In regards to the original question I wouldn't start him on English because it may confuse him, increase the amount of time he spends practising fine motor skills and writing motions and read more in Italian although you've said you find it difficult, but even simple books will help, especially the ones aimed for at toddlers where he can read WITH you. Also try getting audio-books with a printed version that you can both listen to and follow along.

happychappy · 03/01/2009 17:05

He cant drop back till next September so they will keep pushing until the end of the year. I have asked alreay to change his year group. I agree about the phychologist, we live in a it of a backwater and I think that perhaps her information and knowledge isn't the most uptodate. Hense asking the question here.

OP posts:
andanotherdooropens · 03/01/2009 17:42

So, between now and then, it may just click into place. That is how I understand it - suddenly, reading makes sense and it goes from being an incredible foreign language to a piece of cake .

Just keep doing what you are doing now, reading with him, supporting him and hopefully, we will both have literate boys by summer!
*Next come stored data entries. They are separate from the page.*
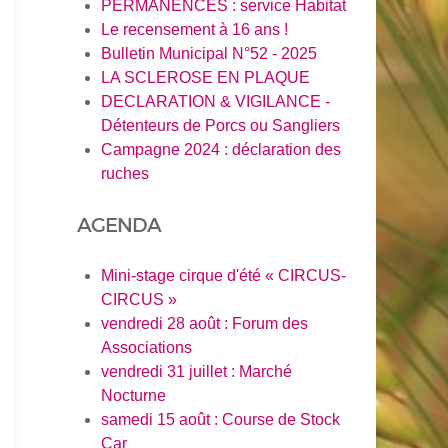
PERMANENCES : service Habitat
Le recensement à 16 ans !
Bulletin Municipal N°52 - 2025
LA SCLEROSE EN PLAQUE
DECLARATION & VIGILANCE -
Détenteurs de Porcs ou Sangliers
Campagne 2024 : déclaration des
ruches
AGENDA
Mini-stage cirque d'été « CIRCUS-
CIRCUS »
vendredi 28 août : Forum des
Associations
vendredi 31 juillet : Marché
Nocturne
samedi 15 août : Course de Stock
Car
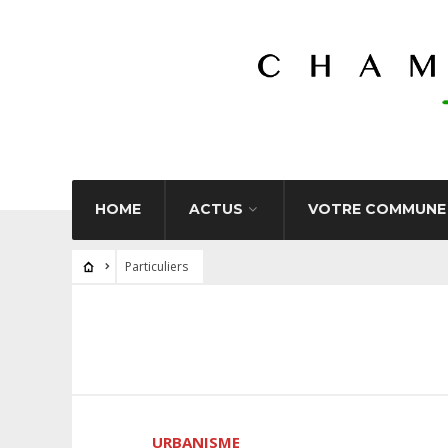
HOME
ACTUS
VOTRE COMMUNE
Particuliers
URBANISME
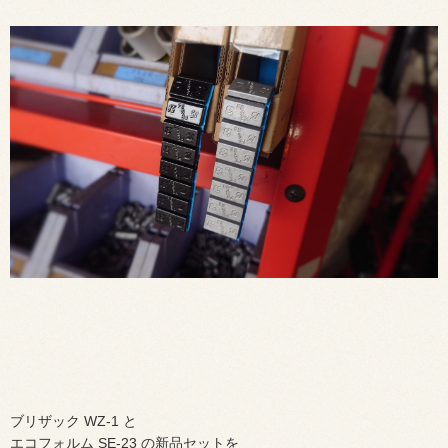
ブリザック WZ-1 と
エコフォルム SE-23 の新品セットを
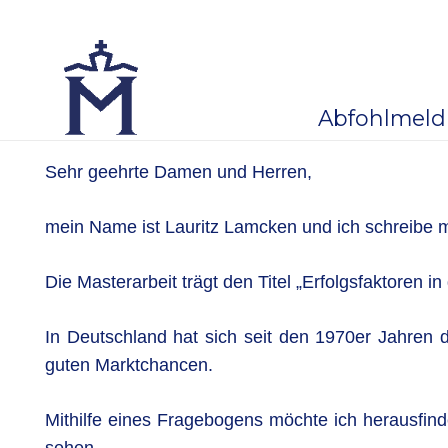
Abfohlmel
Sehr geehrte Damen und Herren,
mein Name ist Lauritz Lamcken und ich schreibe m
Die Masterarbeit trägt den Titel „Erfolgsfaktoren 
In Deutschland hat sich seit den 1970er Jahren 
guten Marktchancen.
Mithilfe eines Fragebogens möchte ich herausfind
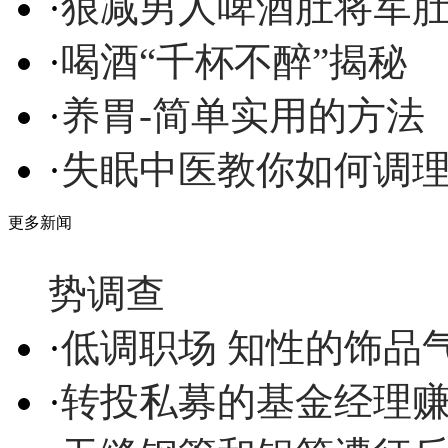
·
狠减男人啤酒肚将军
·
喝酒“千杯不醉”揭秘
·
养胃-简单实用的方法
·
失眠中医教你如何调
更多新闻
势调查
·
低调职场 知性的饰品
·
转投私募的基金经理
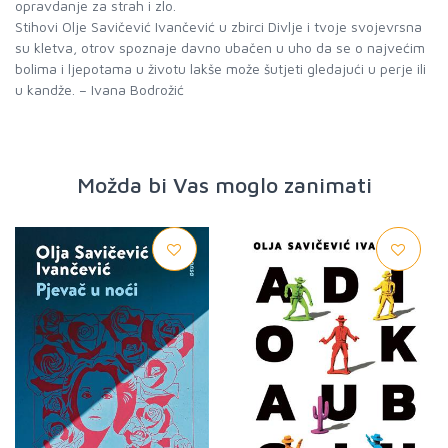
opravdanje za strah i zlo.
Stihovi Olje Savičević Ivančević u zbirci Divlje i tvoje svojevrsna
su kletva, otrov spoznaje davno ubačen u uho da se o najvećim
bolima i ljepotama u životu lakše može šutjeti gledajući u perje ili
u kandže. – Ivana Bodrožić
Možda bi Vas moglo zanimati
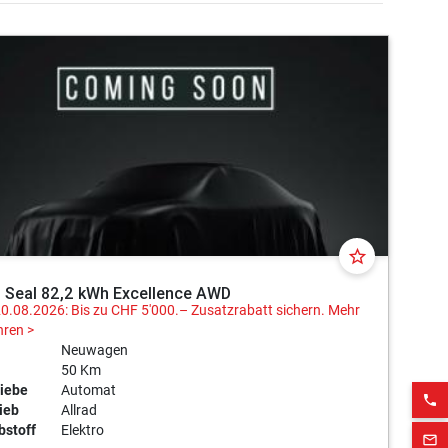
star_border
 Seal 82,2 kWh Excellence AWD
20.08.2026: Bis zu CHF 5'000.– Zusatzrabatt sichern.
Mehr
hren >
Neuwagen
50 Km
iebe
Automat
phone
ieb
Allrad
bstoff
Elektro
mail_outline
happychappy · 04/01/2009 11:59

Lets hope

OP posts:
vesela · 10/01/2009 11:06

I find it totally bizarre that this goes on in the EU (pressure on children to fail years, keeping 'foreign children' a year below their peers etc.) The EU is supposed to be trying to make it easy for families to move around.

Here in the Czech Republic, I think children of citizens from other EU countries can be let off bad marks in Czech - i.e. it wouldn't cause them to fail the year. I'm not sure if that's only in the first year, though.

Stand your ground with the school (does anyone know in detail what the EU law is on this, re. discrimination against native speakers of other EU languages?) and good luck.

happychappy · 17/01/2009 19:10

bump, anyone?

OP posts:
morningsun · 18/01/2009 23:42

Hi happychappy,sort of similar thing with my ds just 7 in yr 2.
We are english speaking at home[i understand basic welsh and can decipher reading books]
My ds is in the welsh medium in school,learning to read and write only in welsh,[obviously the phonetics is different,esp the vowels].
I taught him to read in english myself at home with reading scheme and phonics system.
I had to explain what the differences were,and do catch up with english in the holidays,then towards end of holidays revert to welsh again.Now,i can do them in parallel becos his welsh is well developed and he can read both languages well.